- Published on
Making Pre-trained Language Models Great on Tabular Prediction
- Name
- Inwon Kang
Summary
The paper presents a fine-tuned RoBERTa-based model for tabular data classification. The authors use what they call Relative Magnitude Tokens (decision tree binning + scaling by magnitude) in combination with the Intra-Feature Attention.
The authors propose:
- Magnitude-aware regularization to share bin embeddings across features/datasets.
- Intra-Feature Attention (IFA) to mix different tokens of a feature before merging.
Approach
Overview of approach
Relative Magnitude Tokens:
- Decision tree binning + multiply by magnitude.

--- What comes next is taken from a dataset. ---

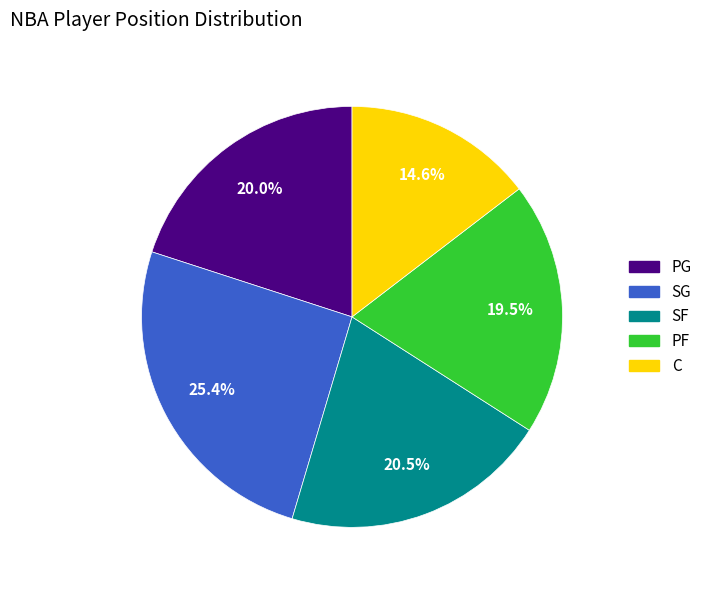

What is the smallest slice in the pie chart?

C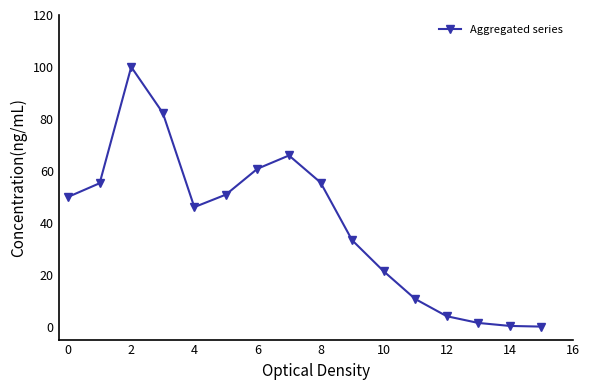

What is the maximum value shown in the chart?

100.0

- Magnitude-aware regularization to share the bin embeddings across feature/datasets with a triplet loss.
- Triplet Loss: Similar to contrastive loss, but use a triplet formulation, where there is an anchor, positive and negative samples.
Intra-Feature Attention:
- Mix the different tokens of a feature (name, value) into a CLS token before the features are merged. One MHSA module is shared across features for this.
Findings
- Starting from the pre-trained RoBERTa weights is good.
- IFA is good.
- GBDTs are still better when most features are numerical.
- But TP-BERT shines on categorical.
QUESTION
Why could this be? TabPFN shows better performance on numerical-dominated features.
- XGB requires more optimization -- Catboost offers better out-of-the-box performance.